- **Required work**
Could you find every line in the records below that contains the word "Silkscreen" and copy it?

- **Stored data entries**
-*-*-

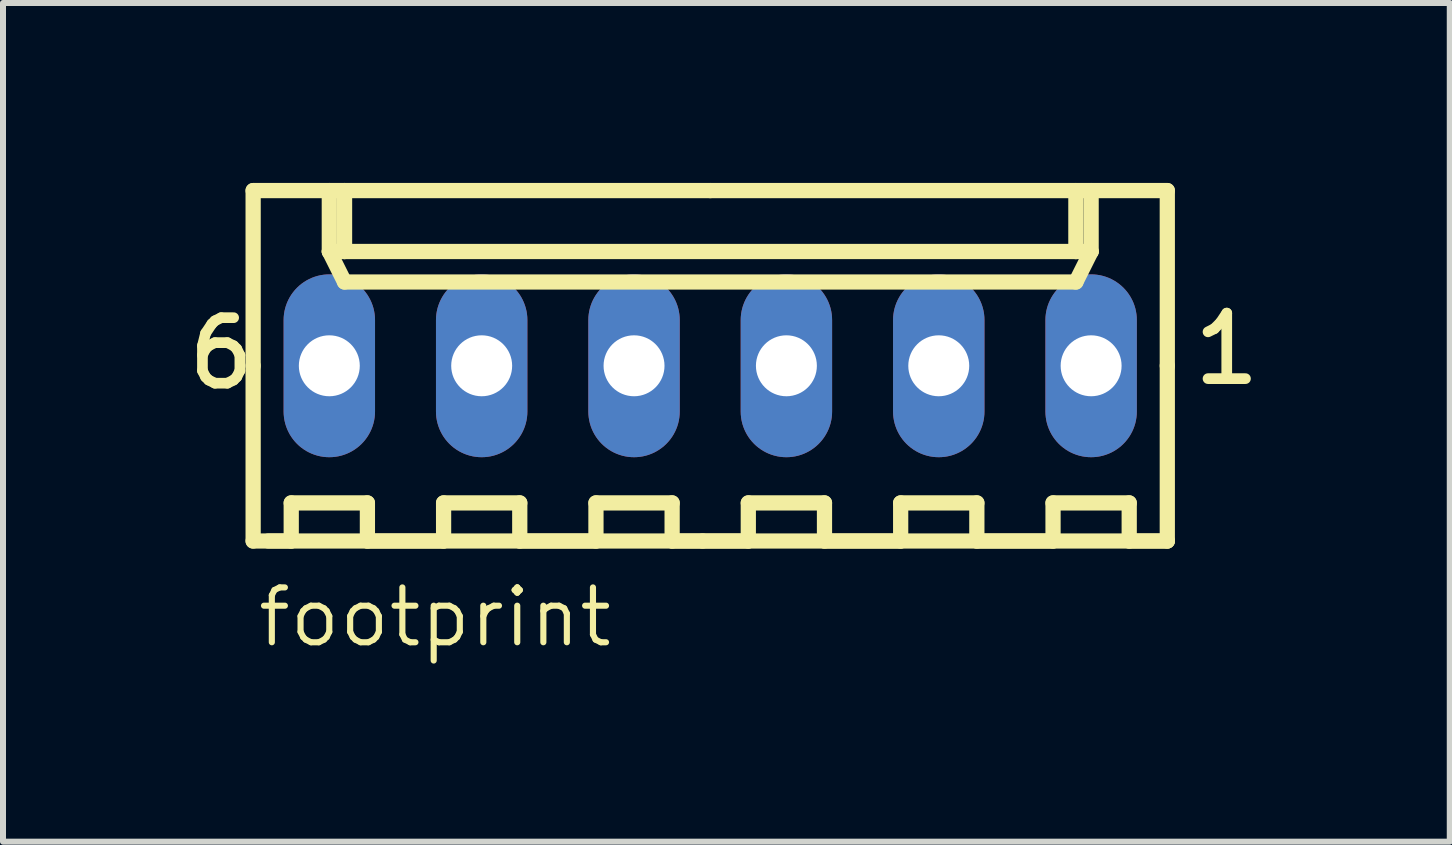
<source format=kicad_pcb>
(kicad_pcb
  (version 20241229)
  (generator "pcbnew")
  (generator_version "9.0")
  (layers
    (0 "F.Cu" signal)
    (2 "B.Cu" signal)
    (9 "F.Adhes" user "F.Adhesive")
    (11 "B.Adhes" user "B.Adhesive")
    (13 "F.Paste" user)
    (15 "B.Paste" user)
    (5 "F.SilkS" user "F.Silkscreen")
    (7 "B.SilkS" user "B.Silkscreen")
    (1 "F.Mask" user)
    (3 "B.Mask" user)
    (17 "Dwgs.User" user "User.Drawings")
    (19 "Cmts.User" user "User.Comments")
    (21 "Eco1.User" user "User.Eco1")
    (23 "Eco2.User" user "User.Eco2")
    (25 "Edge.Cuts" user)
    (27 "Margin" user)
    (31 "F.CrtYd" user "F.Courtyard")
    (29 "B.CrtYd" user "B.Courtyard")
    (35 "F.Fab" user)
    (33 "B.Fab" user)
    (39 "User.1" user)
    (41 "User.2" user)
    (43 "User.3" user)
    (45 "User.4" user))
  (footprint "footprint"
    (layer "F.Cu")
    (at 8.79 3.048)
    (property "Reference" "footprint" (at -7.593 4.726 0) (layer "F.SilkS") (effects (font (size 0.914 0.914) (thickness 0.102)) (justify left bottom)))
    (fp_line (start -7.62 -2.921) (end -6.35 -2.921) (stroke (width 0.254) (type solid)) (layer "F.SilkS"))
    (fp_line (start -7.62 0) (end -7.62 -2.921) (stroke (width 0.254) (type solid)) (layer "F.SilkS"))
    (fp_line (start -7.62 0) (end -7.62 2.921) (stroke (width 0.254) (type solid)) (layer "F.SilkS"))
    (fp_line (start -7.62 2.921) (end -0.127 2.921) (stroke (width 0.254) (type solid)) (layer "F.SilkS"))
    (fp_line (start -7.366 2.921) (end -6.985 2.921) (stroke (width 0.254) (type solid)) (layer "F.SilkS"))
    (fp_line (start -6.985 2.286) (end -5.715 2.286) (stroke (width 0.254) (type solid)) (layer "F.SilkS"))
    (fp_line (start -6.985 2.921) (end -6.985 2.286) (stroke (width 0.254) (type solid)) (layer "F.SilkS"))
    (fp_line (start -6.35 -2.921) (end -6.096 -2.921) (stroke (width 0.254) (type solid)) (layer "F.SilkS"))
    (fp_line (start -6.35 -2.54) (end -6.35 -2.921) (stroke (width 0.127) (type solid)) (layer "F.SilkS"))
    (fp_line (start -6.35 -1.905) (end -6.35 -2.921) (stroke (width 0.254) (type solid)) (layer "F.SilkS"))
    (fp_line (start -6.35 -1.905) (end -6.096 -1.905) (stroke (width 0.254) (type solid)) (layer "F.SilkS"))
    (fp_line (start -6.35 -1.905) (end -6.096 -1.397) (stroke (width 0.254) (type solid)) (layer "F.SilkS"))
    (fp_line (start -6.096 -2.921) (end -6.096 -1.905) (stroke (width 0.254) (type solid)) (layer "F.SilkS"))
    (fp_line (start -6.096 -2.921) (end 0 -2.921) (stroke (width 0.254) (type solid)) (layer "F.SilkS"))
    (fp_line (start -6.096 -1.905) (end 6.096 -1.905) (stroke (width 0.254) (type solid)) (layer "F.SilkS"))
    (fp_line (start -6.096 -1.397) (end 6.096 -1.397) (stroke (width 0.254) (type solid)) (layer "F.SilkS"))
    (fp_line (start -5.715 2.286) (end -5.715 2.921) (stroke (width 0.254) (type solid)) (layer "F.SilkS"))
    (fp_line (start -5.715 2.921) (end -4.445 2.921) (stroke (width 0.254) (type solid)) (layer "F.SilkS"))
    (fp_line (start -4.445 2.286) (end -3.175 2.286) (stroke (width 0.254) (type solid)) (layer "F.SilkS"))
    (fp_line (start -4.445 2.921) (end -4.445 2.286) (stroke (width 0.254) (type solid)) (layer "F.SilkS"))
    (fp_line (start -3.175 2.286) (end -3.175 2.921) (stroke (width 0.254) (type solid)) (layer "F.SilkS"))
    (fp_line (start -3.175 2.921) (end -1.905 2.921) (stroke (width 0.254) (type solid)) (layer "F.SilkS"))
    (fp_line (start -1.905 2.286) (end -0.635 2.286) (stroke (width 0.254) (type solid)) (layer "F.SilkS"))
    (fp_line (start -1.905 2.921) (end -1.905 2.286) (stroke (width 0.254) (type solid)) (layer "F.SilkS"))
    (fp_line (start -0.635 2.286) (end -0.635 2.921) (stroke (width 0.254) (type solid)) (layer "F.SilkS"))
    (fp_line (start -0.635 2.921) (end 0.635 2.921) (stroke (width 0.254) (type solid)) (layer "F.SilkS"))
    (fp_line (start 0.635 2.286) (end 1.905 2.286) (stroke (width 0.254) (type solid)) (layer "F.SilkS"))
    (fp_line (start 0.635 2.921) (end 0.635 2.286) (stroke (width 0.254) (type solid)) (layer "F.SilkS"))
    (fp_line (start 1.905 2.286) (end 1.905 2.921) (stroke (width 0.254) (type solid)) (layer "F.SilkS"))
    (fp_line (start 1.905 2.921) (end 3.175 2.921) (stroke (width 0.254) (type solid)) (layer "F.SilkS"))
    (fp_line (start 3.175 2.286) (end 4.445 2.286) (stroke (width 0.254) (type solid)) (layer "F.SilkS"))
    (fp_line (start 3.175 2.921) (end 3.175 2.286) (stroke (width 0.254) (type solid)) (layer "F.SilkS"))
    (fp_line (start 4.445 2.286) (end 4.445 2.921) (stroke (width 0.254) (type solid)) (layer "F.SilkS"))
    (fp_line (start 4.445 2.921) (end 5.715 2.921) (stroke (width 0.254) (type solid)) (layer "F.SilkS"))
    (fp_line (start 5.715 2.286) (end 6.985 2.286) (stroke (width 0.254) (type solid)) (layer "F.SilkS"))
    (fp_line (start 5.715 2.921) (end 5.715 2.286) (stroke (width 0.254) (type solid)) (layer "F.SilkS"))
    (fp_line (start 6.096 -2.921) (end 6.096 -1.905) (stroke (width 0.254) (type solid)) (layer "F.SilkS"))
    (fp_line (start 6.096 -1.905) (end 6.35 -1.905) (stroke (width 0.254) (type solid)) (layer "F.SilkS"))
    (fp_line (start 6.096 -1.397) (end 6.35 -1.905) (stroke (width 0.254) (type solid)) (layer "F.SilkS"))
    (fp_line (start 6.35 -1.905) (end 6.35 -2.921) (stroke (width 0.254) (type solid)) (layer "F.SilkS"))
    (fp_line (start 6.985 2.286) (end 6.985 2.921) (stroke (width 0.254) (type solid)) (layer "F.SilkS"))
    (fp_line (start 6.985 2.921) (end 7.62 2.921) (stroke (width 0.254) (type solid)) (layer "F.SilkS"))
    (fp_line (start 7.62 -2.921) (end 0 -2.921) (stroke (width 0.254) (type solid)) (layer "F.SilkS"))
    (fp_line (start 7.62 0) (end 7.62 -2.921) (stroke (width 0.254) (type solid)) (layer "F.SilkS"))
    (fp_line (start 7.62 0) (end 7.62 2.921) (stroke (width 0.254) (type solid)) (layer "F.SilkS"))
    (fp_line (start 7.62 2.921) (end -0.127 2.921) (stroke (width 0.254) (type solid)) (layer "F.SilkS"))
    (fp_poly (pts (xy -6.604 0.254) (xy -6.096 0.254) (xy -6.096 -0.254) (xy -6.604 -0.254)) (stroke (width 0.1) (type solid)) (fill no) (layer "F.Fab"))
    (fp_poly (pts (xy -4.064 0.254) (xy -3.556 0.254) (xy -3.556 -0.254) (xy -4.064 -0.254)) (stroke (width 0.1) (type solid)) (fill no) (layer "F.Fab"))
    (fp_poly (pts (xy -1.524 0.254) (xy -1.016 0.254) (xy -1.016 -0.254) (xy -1.524 -0.254)) (stroke (width 0.1) (type solid)) (fill no) (layer "F.Fab"))
    (fp_poly (pts (xy 1.016 0.254) (xy 1.524 0.254) (xy 1.524 -0.254) (xy 1.016 -0.254)) (stroke (width 0.1) (type solid)) (fill no) (layer "F.Fab"))
    (fp_poly (pts (xy 3.556 0.254) (xy 4.064 0.254) (xy 4.064 -0.254) (xy 3.556 -0.254)) (stroke (width 0.1) (type solid)) (fill no) (layer "F.Fab"))
    (fp_poly (pts (xy 6.096 0.254) (xy 6.604 0.254) (xy 6.604 -0.254) (xy 6.096 -0.254)) (stroke (width 0.1) (type solid)) (fill no) (layer "F.Fab"))
    (fp_text user "1" (at 7.974 0.357 0) (layer "F.SilkS") (effects (font (size 1.092 1.092) (thickness 0.178)) (justify left bottom)))
    (fp_text user "6" (at -8.79 0.433 0) (layer "F.SilkS") (effects (font (size 1.092 1.092) (thickness 0.178)) (justify left bottom)))
    (pad "1" thru_hole oval (at 6.35 0 90) (size 3.048 1.524) (drill 1.016) (layers "*.Cu" "*.Mask"))
    (pad "2" thru_hole oval (at 3.81 0 90) (size 3.048 1.524) (drill 1.016) (layers "*.Cu" "*.Mask"))
    (pad "3" thru_hole oval (at 1.27 0 90) (size 3.048 1.524) (drill 1.016) (layers "*.Cu" "*.Mask"))
    (pad "4" thru_hole oval (at -1.27 0 90) (size 3.048 1.524) (drill 1.016) (layers "*.Cu" "*.Mask"))
    (pad "5" thru_hole oval (at -3.81 0 90) (size 3.048 1.524) (drill 1.016) (layers "*.Cu" "*.Mask"))
    (pad "6" thru_hole oval (at -6.35 0 90) (size 3.048 1.524) (drill 1.016) (layers "*.Cu" "*.Mask")))
  (gr_rect
    (start -3 -3)
    (end 21.119 10.981)
    (stroke (width 0.1) (type default))
    (fill no)
    (layer "Edge.Cuts")))
</source>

-*-*-

- **Exercise output**
    (5 "F.SilkS" user "F.Silkscreen")
    (7 "B.SilkS" user "B.Silkscreen")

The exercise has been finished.